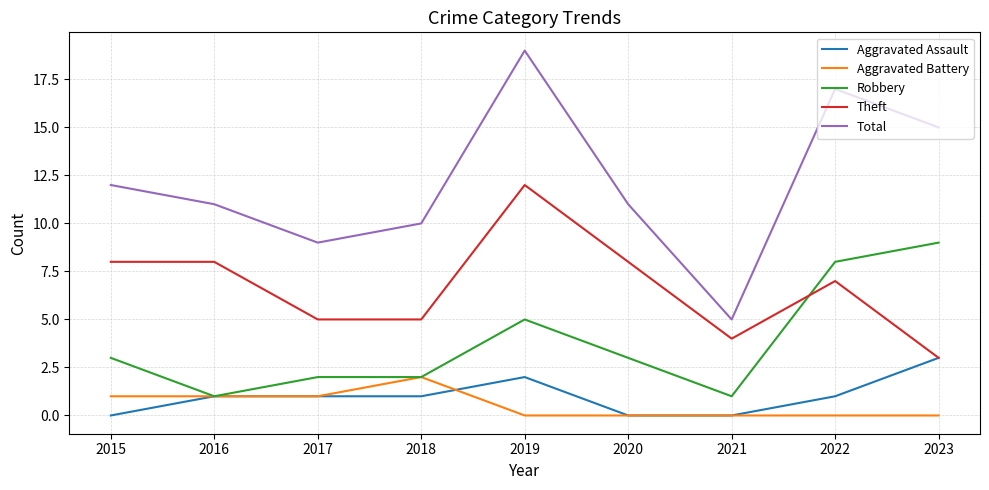

At which label does Robbery reach its peak?

2023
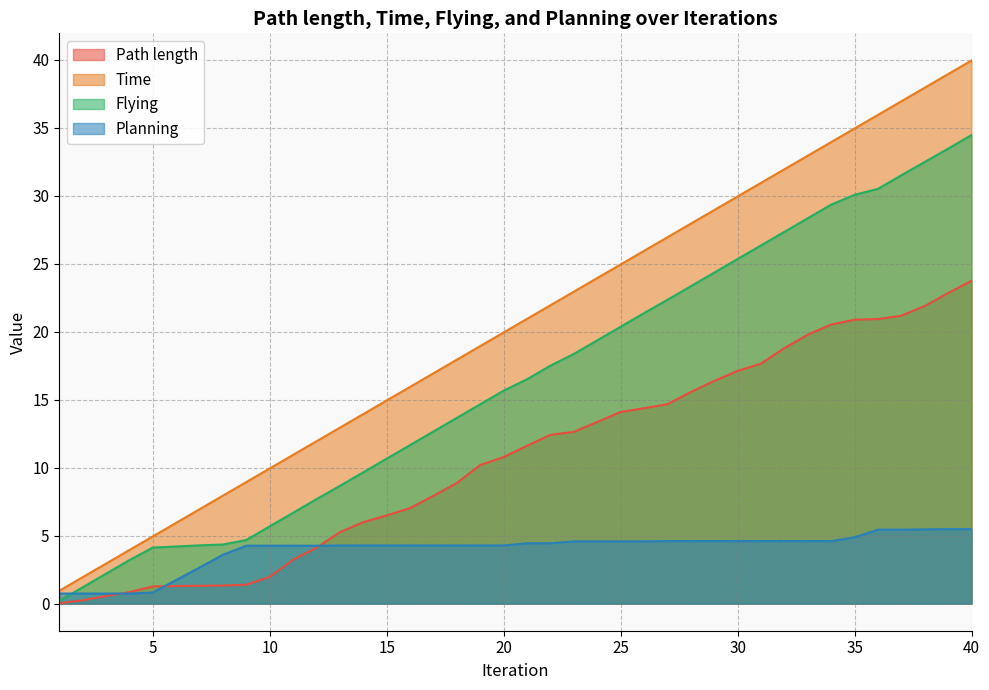

The Time series shows 26.9 at 27. True or false?

True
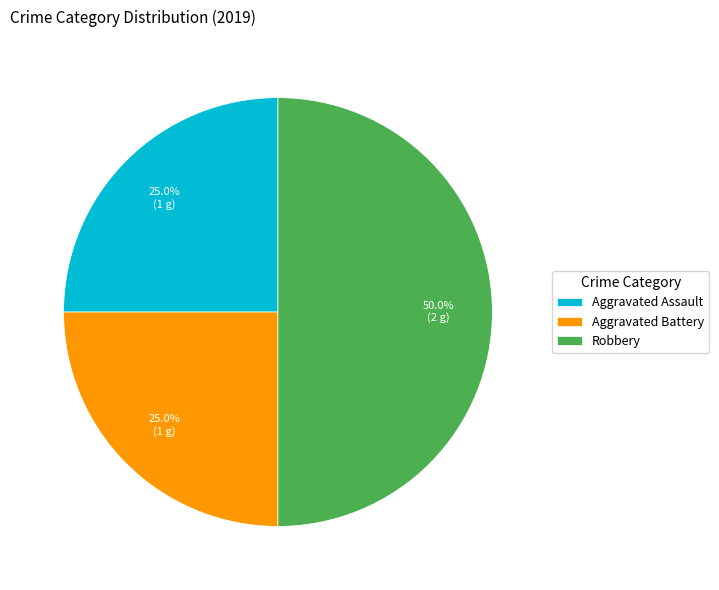

What is the ratio of the value at Aggravated Battery to the value at Aggravated Assault?

1.0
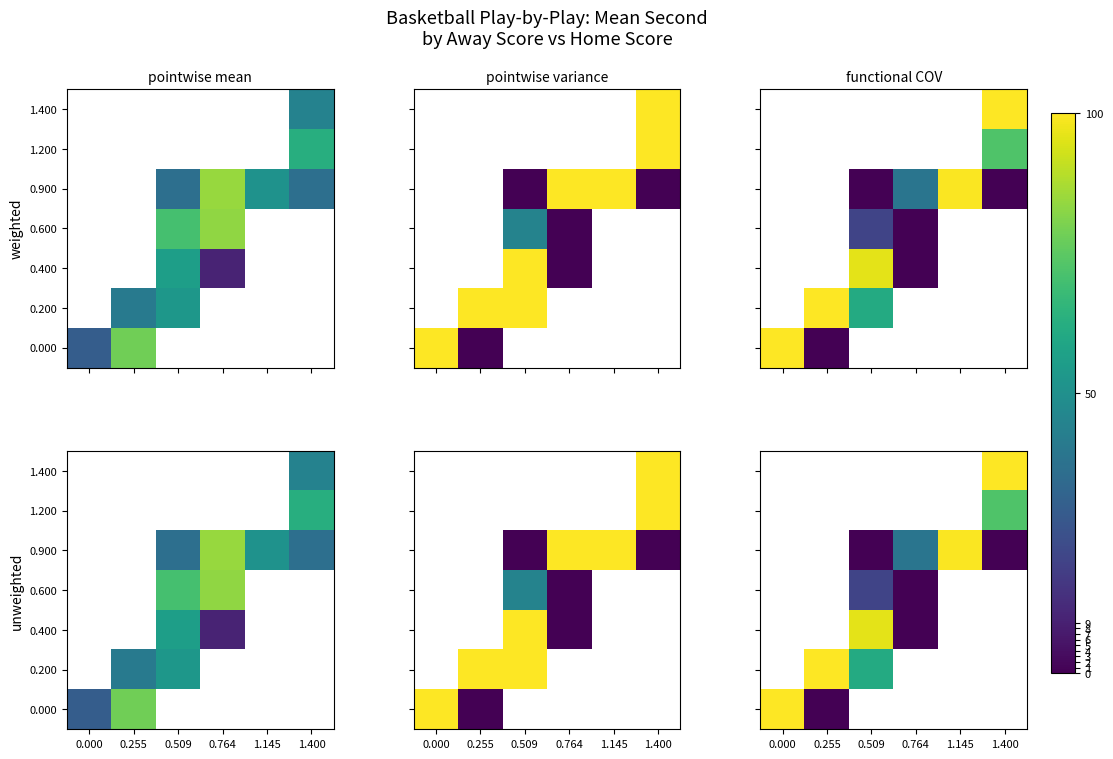

Which category has the highest value across all series?

1.400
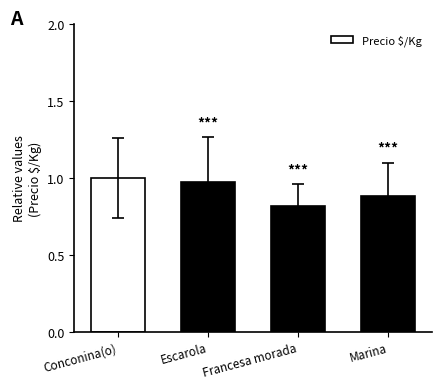

Are the bars horizontal?

No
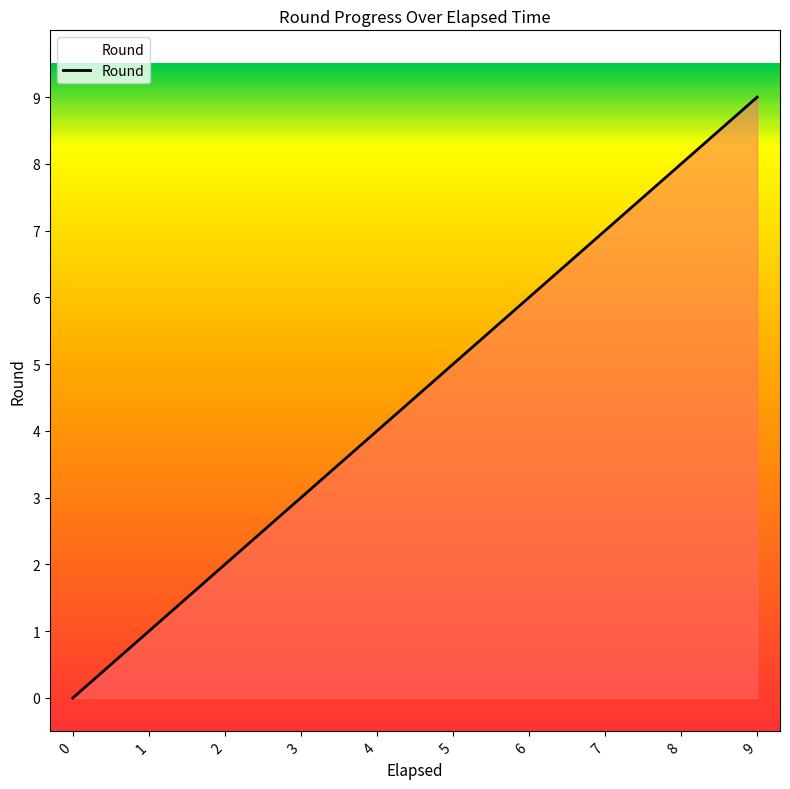

Does the chart have visible grid lines?

No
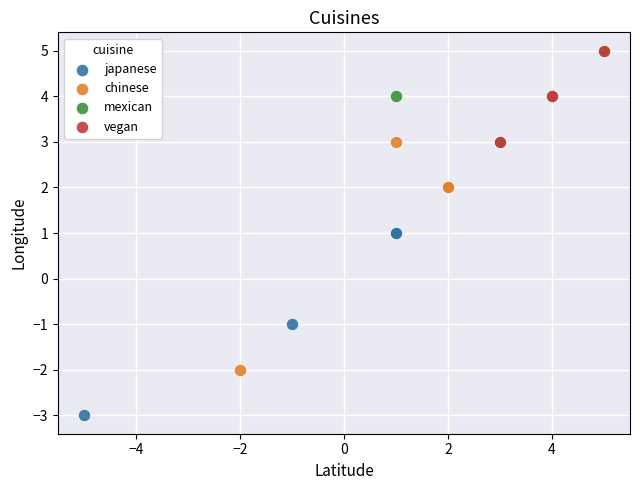

What are all the series names shown in the legend?

japanese, chinese, mexican, vegan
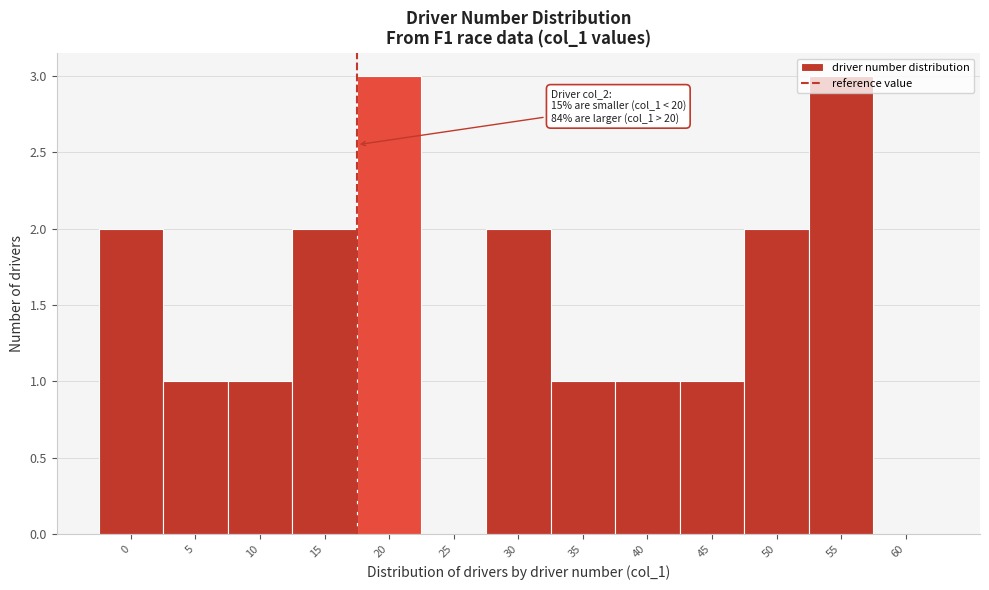

What is the sum of all values?

19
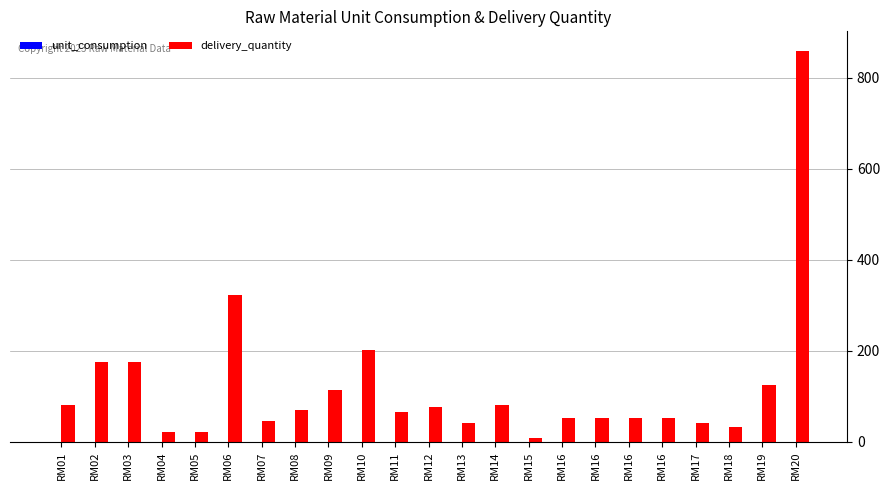

Is the value of delivery_quantity at RM15 greater than the value of unit_consumption at RM05?

Yes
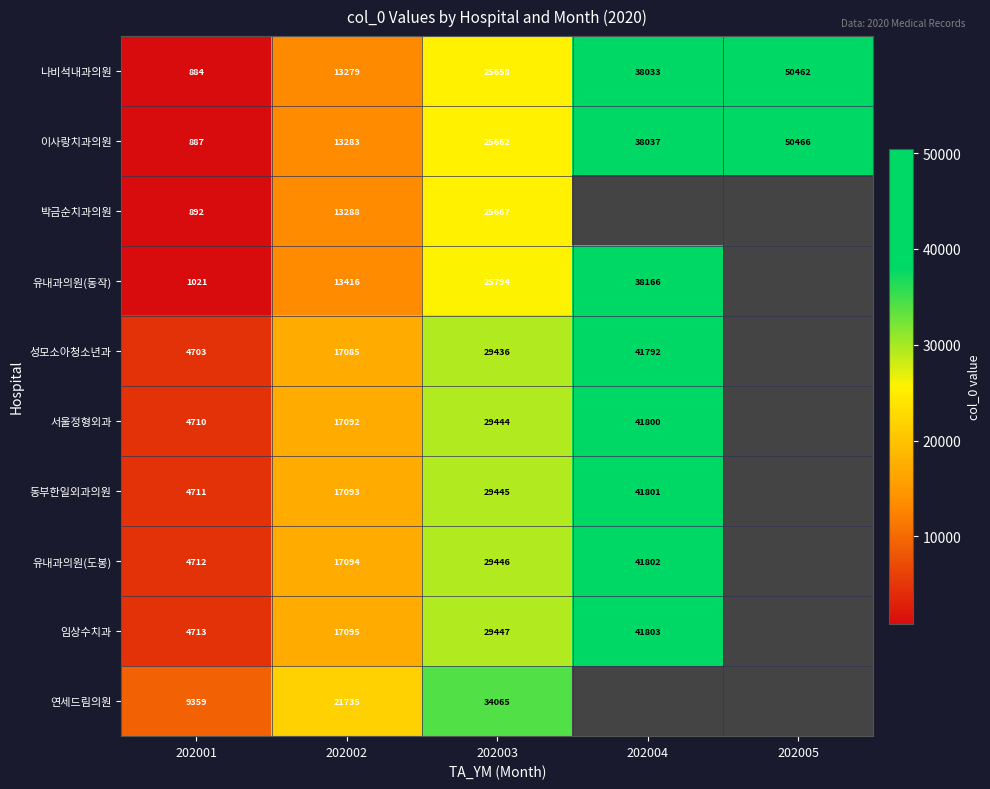

What is the maximum value shown in the chart?

50466.0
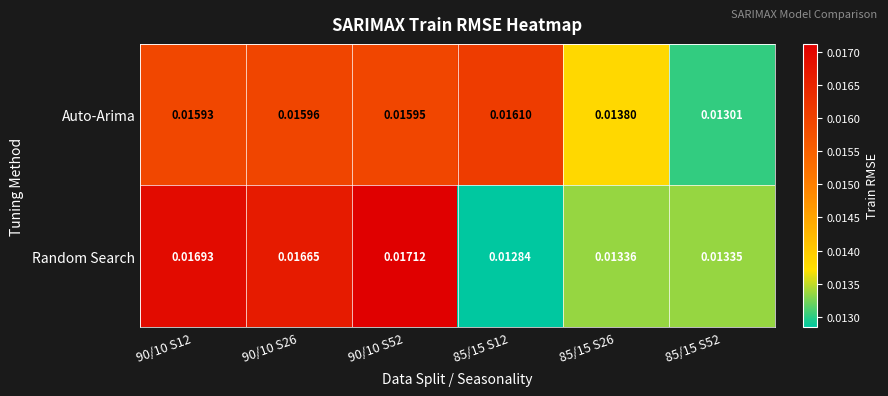

Which series has the widest spread of values?

Random Search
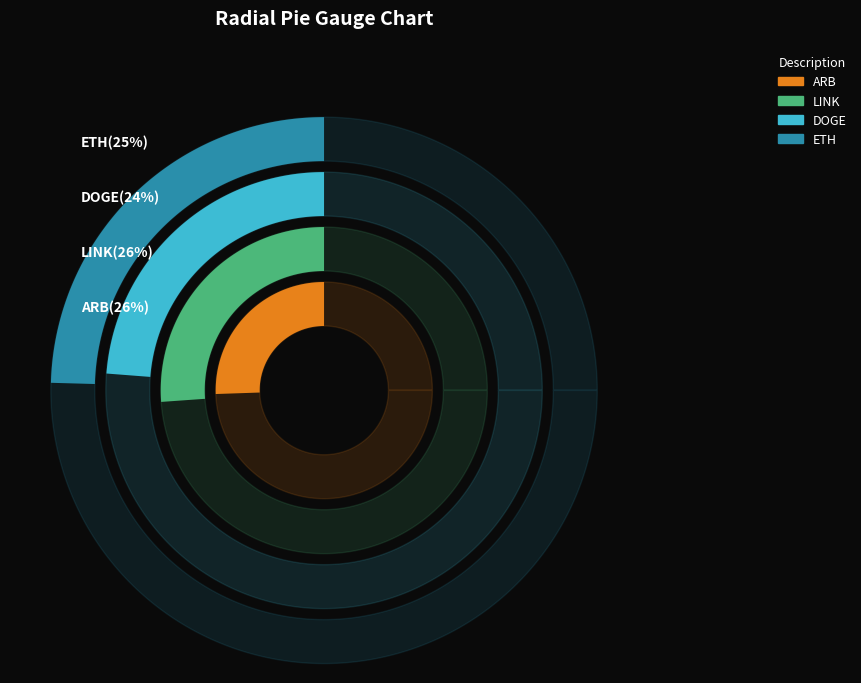

Which category has the smallest portion of the pie?

DOGE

================

• _Directive_
Count how many lines of the listing contain the string "What", matching case exactly, and reply with only that number.

• _Answer to this problem_
4